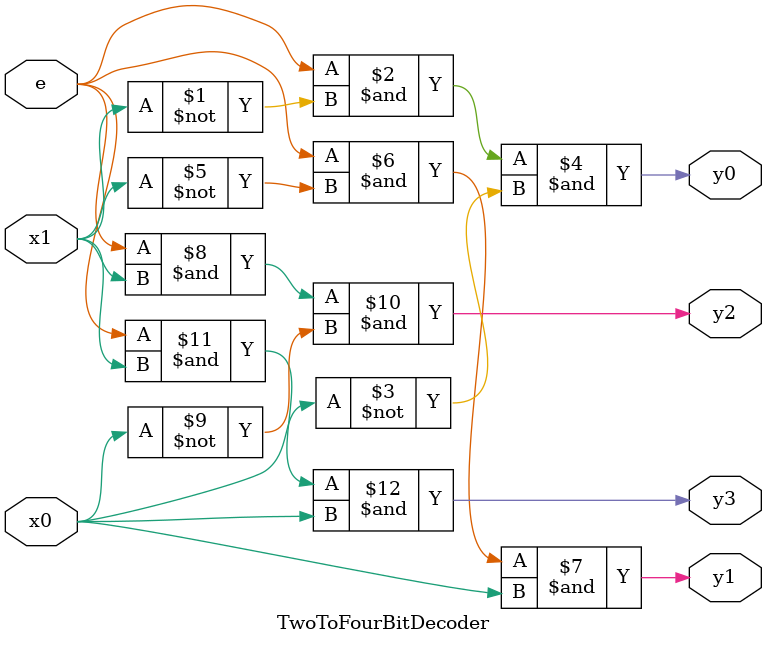
<source format=v>
`timescale 1ns / 1ps
module TwoToFourBitDecoder(

input e,x0,x1,
output y0,y1,y2,y3
    );
	 
	 assign y0 = (e & ~x1 & ~x0);
	 assign y1 = (e & ~x1 & x0);
	 assign y2 = (e & x1 & ~x0);
	 assign y3 = (e & x1 & x0);


endmodule

</source>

####

DIRECTIONS: Say how many lines in the records hold the string "assign", and say nothing else.

RESULT OF THIS TASK: 4